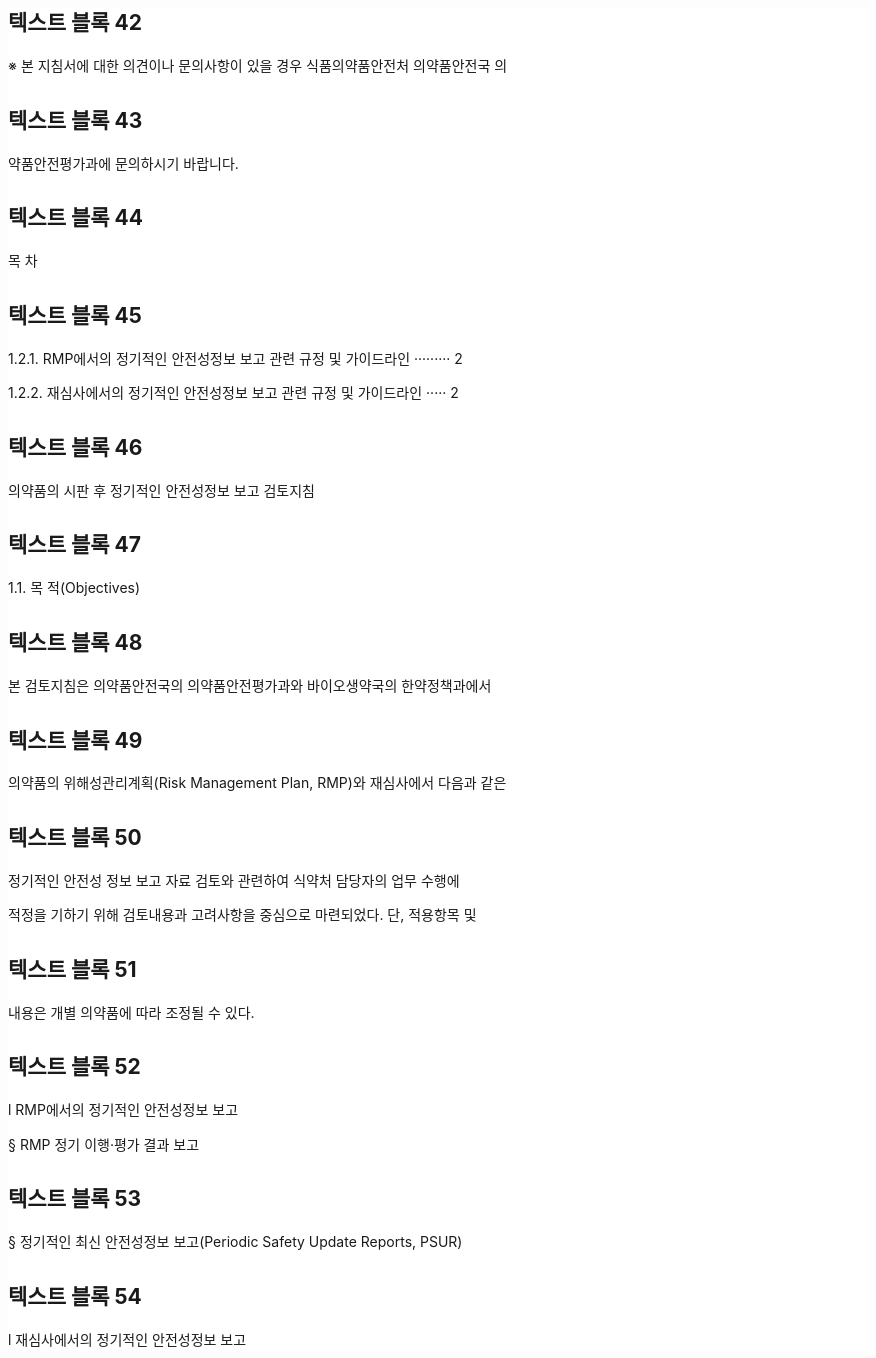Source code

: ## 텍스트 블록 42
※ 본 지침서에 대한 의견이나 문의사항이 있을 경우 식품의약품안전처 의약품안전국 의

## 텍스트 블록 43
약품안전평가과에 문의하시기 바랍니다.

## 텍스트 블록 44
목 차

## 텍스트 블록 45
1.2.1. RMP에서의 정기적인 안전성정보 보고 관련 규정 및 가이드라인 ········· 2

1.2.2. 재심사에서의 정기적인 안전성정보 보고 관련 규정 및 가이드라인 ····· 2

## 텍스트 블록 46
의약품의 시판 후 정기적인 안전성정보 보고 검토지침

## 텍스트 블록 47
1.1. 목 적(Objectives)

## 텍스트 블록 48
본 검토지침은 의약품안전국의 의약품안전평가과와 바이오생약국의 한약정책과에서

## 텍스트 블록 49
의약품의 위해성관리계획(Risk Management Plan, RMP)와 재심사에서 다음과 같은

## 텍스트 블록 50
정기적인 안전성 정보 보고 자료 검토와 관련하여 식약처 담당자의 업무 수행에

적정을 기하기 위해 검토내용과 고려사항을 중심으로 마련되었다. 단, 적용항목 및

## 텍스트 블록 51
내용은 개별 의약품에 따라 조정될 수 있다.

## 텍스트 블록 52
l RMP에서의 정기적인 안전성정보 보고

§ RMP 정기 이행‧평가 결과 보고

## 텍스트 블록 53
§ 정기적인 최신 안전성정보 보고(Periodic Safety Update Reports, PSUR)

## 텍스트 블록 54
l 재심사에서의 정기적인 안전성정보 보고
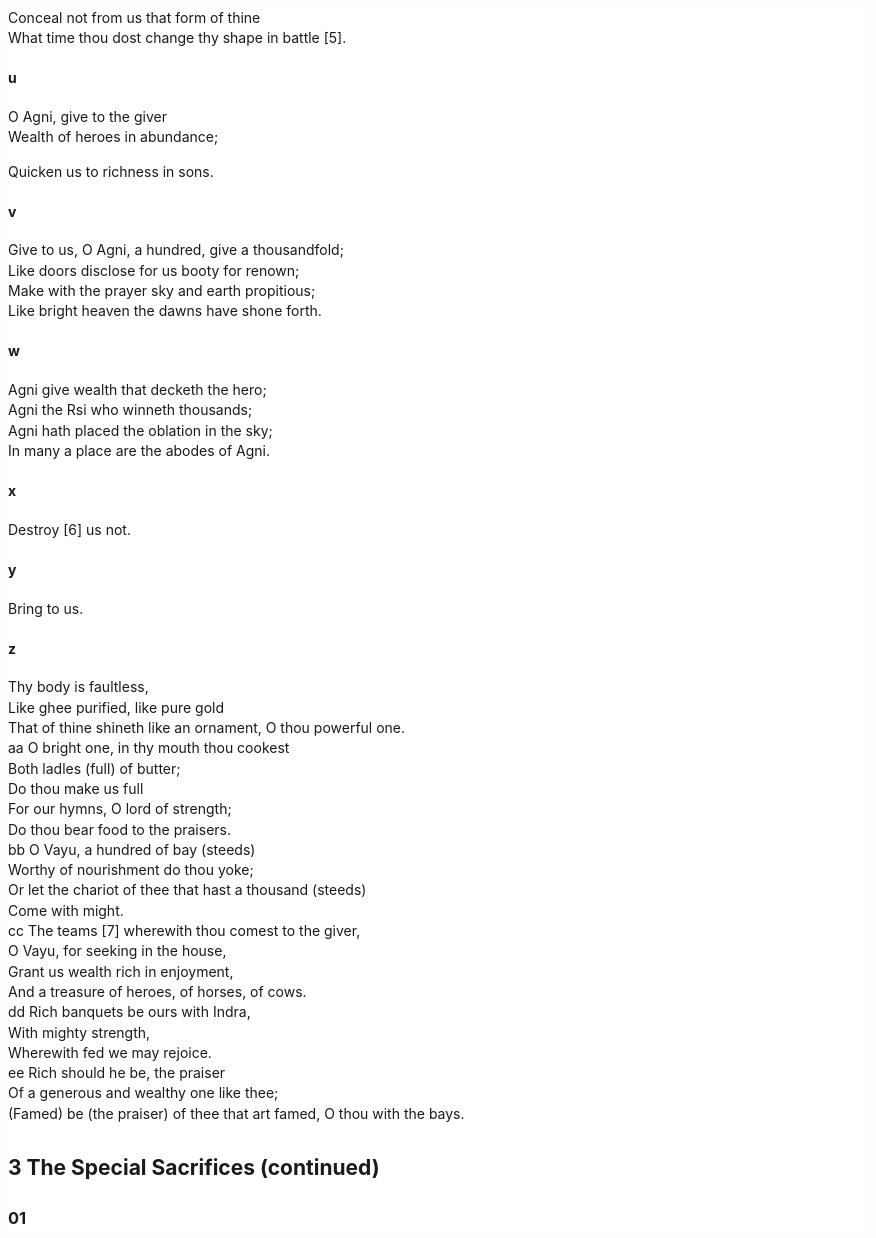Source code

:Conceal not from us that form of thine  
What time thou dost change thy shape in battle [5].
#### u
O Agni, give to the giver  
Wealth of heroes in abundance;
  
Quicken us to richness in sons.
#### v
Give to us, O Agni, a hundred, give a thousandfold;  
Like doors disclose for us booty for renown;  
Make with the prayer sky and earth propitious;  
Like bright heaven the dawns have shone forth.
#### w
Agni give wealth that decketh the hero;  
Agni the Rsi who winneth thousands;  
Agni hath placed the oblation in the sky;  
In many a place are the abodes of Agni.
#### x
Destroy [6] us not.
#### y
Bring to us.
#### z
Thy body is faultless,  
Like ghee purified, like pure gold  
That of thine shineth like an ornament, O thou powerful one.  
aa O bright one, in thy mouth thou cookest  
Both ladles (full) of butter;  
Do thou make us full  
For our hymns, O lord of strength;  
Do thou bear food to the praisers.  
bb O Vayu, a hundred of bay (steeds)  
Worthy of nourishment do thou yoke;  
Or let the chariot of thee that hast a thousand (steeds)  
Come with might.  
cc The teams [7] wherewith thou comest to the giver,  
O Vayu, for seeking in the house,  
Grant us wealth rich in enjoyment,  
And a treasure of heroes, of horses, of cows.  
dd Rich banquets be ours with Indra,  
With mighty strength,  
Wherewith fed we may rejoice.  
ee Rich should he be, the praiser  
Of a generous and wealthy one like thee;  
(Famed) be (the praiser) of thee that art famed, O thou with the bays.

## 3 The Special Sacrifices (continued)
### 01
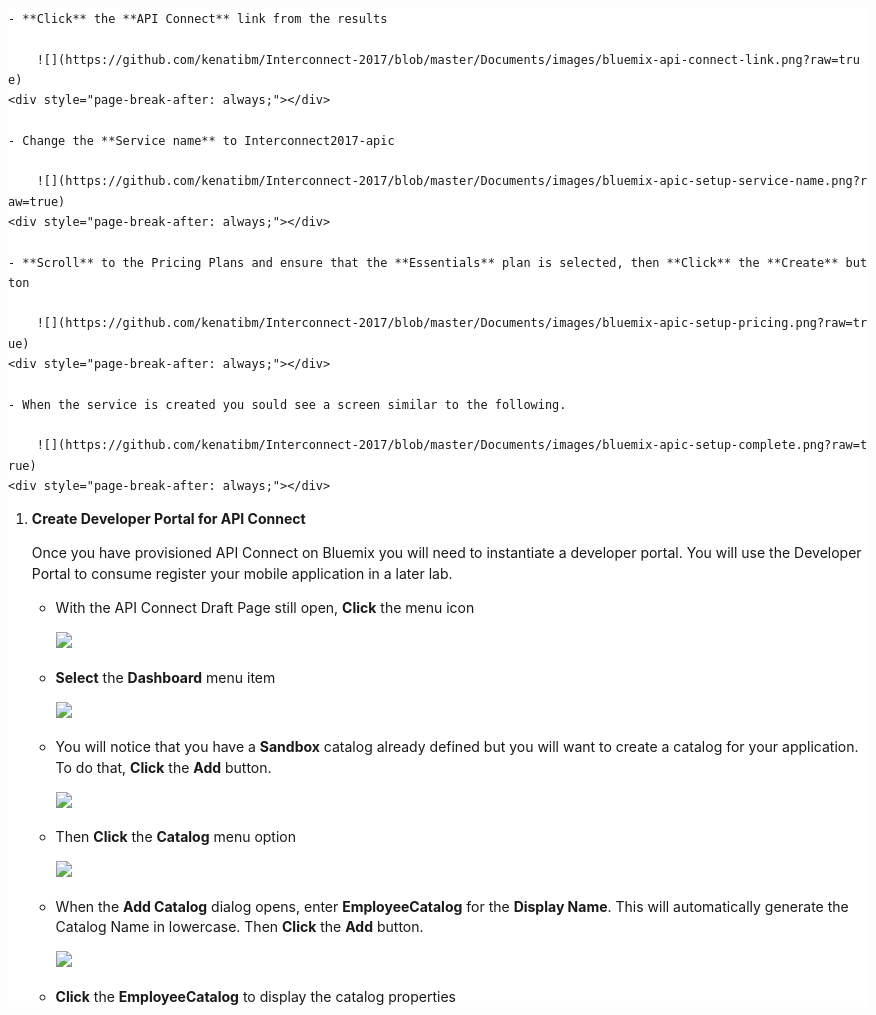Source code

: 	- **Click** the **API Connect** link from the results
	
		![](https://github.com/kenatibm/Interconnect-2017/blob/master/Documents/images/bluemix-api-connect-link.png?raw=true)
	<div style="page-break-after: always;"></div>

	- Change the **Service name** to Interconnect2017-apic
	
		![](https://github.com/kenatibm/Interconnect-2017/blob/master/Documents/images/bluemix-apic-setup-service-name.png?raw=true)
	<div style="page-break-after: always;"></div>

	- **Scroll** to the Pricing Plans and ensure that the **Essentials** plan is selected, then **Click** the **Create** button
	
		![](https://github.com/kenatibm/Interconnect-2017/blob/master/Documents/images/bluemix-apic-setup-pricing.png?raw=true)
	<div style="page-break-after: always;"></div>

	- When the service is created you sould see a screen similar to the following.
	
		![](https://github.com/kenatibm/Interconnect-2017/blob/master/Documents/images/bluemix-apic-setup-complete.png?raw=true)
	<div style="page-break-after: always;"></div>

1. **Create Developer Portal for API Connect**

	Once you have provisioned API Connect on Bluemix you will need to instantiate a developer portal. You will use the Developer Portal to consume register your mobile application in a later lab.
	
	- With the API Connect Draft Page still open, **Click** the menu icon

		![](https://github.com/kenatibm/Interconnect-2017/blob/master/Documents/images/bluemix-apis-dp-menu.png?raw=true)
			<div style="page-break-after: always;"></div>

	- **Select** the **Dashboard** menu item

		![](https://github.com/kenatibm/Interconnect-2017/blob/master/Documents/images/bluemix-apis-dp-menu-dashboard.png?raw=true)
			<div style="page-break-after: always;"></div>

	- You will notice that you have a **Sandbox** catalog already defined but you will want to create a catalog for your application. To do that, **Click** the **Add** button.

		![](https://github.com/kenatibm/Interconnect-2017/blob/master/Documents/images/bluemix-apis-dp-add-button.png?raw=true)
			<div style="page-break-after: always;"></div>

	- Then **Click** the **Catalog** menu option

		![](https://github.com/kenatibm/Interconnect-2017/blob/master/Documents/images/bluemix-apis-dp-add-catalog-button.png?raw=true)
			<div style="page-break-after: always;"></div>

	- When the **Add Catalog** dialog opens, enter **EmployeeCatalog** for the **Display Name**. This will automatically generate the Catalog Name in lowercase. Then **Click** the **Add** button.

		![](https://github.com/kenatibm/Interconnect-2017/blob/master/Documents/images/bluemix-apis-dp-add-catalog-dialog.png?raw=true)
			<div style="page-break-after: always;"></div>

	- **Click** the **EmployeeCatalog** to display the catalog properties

|---|

* [TASK DIRECTIONS]:
Please restate the lines above exactly, starting at the first line of the data and stopping at the line containing "ee Rich should he be, the praiser", which is included. Omit pictures.

* [EXERCISE ANSWER]:
Source code

: ## 텍스트 블록 42
※ 본 지침서에 대한 의견이나 문의사항이 있을 경우 식품의약품안전처 의약품안전국 의

## 텍스트 블록 43
약품안전평가과에 문의하시기 바랍니다.

## 텍스트 블록 44
목 차

## 텍스트 블록 45
1.2.1. RMP에서의 정기적인 안전성정보 보고 관련 규정 및 가이드라인 ········· 2

1.2.2. 재심사에서의 정기적인 안전성정보 보고 관련 규정 및 가이드라인 ····· 2

## 텍스트 블록 46
의약품의 시판 후 정기적인 안전성정보 보고 검토지침

## 텍스트 블록 47
1.1. 목 적(Objectives)

## 텍스트 블록 48
본 검토지침은 의약품안전국의 의약품안전평가과와 바이오생약국의 한약정책과에서

## 텍스트 블록 49
의약품의 위해성관리계획(Risk Management Plan, RMP)와 재심사에서 다음과 같은

## 텍스트 블록 50
정기적인 안전성 정보 보고 자료 검토와 관련하여 식약처 담당자의 업무 수행에

적정을 기하기 위해 검토내용과 고려사항을 중심으로 마련되었다. 단, 적용항목 및

## 텍스트 블록 51
내용은 개별 의약품에 따라 조정될 수 있다.

## 텍스트 블록 52
l RMP에서의 정기적인 안전성정보 보고

§ RMP 정기 이행‧평가 결과 보고

## 텍스트 블록 53
§ 정기적인 최신 안전성정보 보고(Periodic Safety Update Reports, PSUR)

## 텍스트 블록 54
l 재심사에서의 정기적인 안전성정보 보고
Source code

:Conceal not from us that form of thine  
What time thou dost change thy shape in battle [5].
#### u
O Agni, give to the giver  
Wealth of heroes in abundance;
  
Quicken us to richness in sons.
#### v
Give to us, O Agni, a hundred, give a thousandfold;  
Like doors disclose for us booty for renown;  
Make with the prayer sky and earth propitious;  
Like bright heaven the dawns have shone forth.
#### w
Agni give wealth that decketh the hero;  
Agni the Rsi who winneth thousands;  
Agni hath placed the oblation in the sky;  
In many a place are the abodes of Agni.
#### x
Destroy [6] us not.
#### y
Bring to us.
#### z
Thy body is faultless,  
Like ghee purified, like pure gold  
That of thine shineth like an ornament, O thou powerful one.  
aa O bright one, in thy mouth thou cookest  
Both ladles (full) of butter;  
Do thou make us full  
For our hymns, O lord of strength;  
Do thou bear food to the praisers.  
bb O Vayu, a hundred of bay (steeds)  
Worthy of nourishment do thou yoke;  
Or let the chariot of thee that hast a thousand (steeds)  
Come with might.  
cc The teams [7] wherewith thou comest to the giver,  
O Vayu, for seeking in the house,  
Grant us wealth rich in enjoyment,  
And a treasure of heroes, of horses, of cows.  
dd Rich banquets be ours with Indra,  
With mighty strength,  
Wherewith fed we may rejoice.  
ee Rich should he be, the praiser  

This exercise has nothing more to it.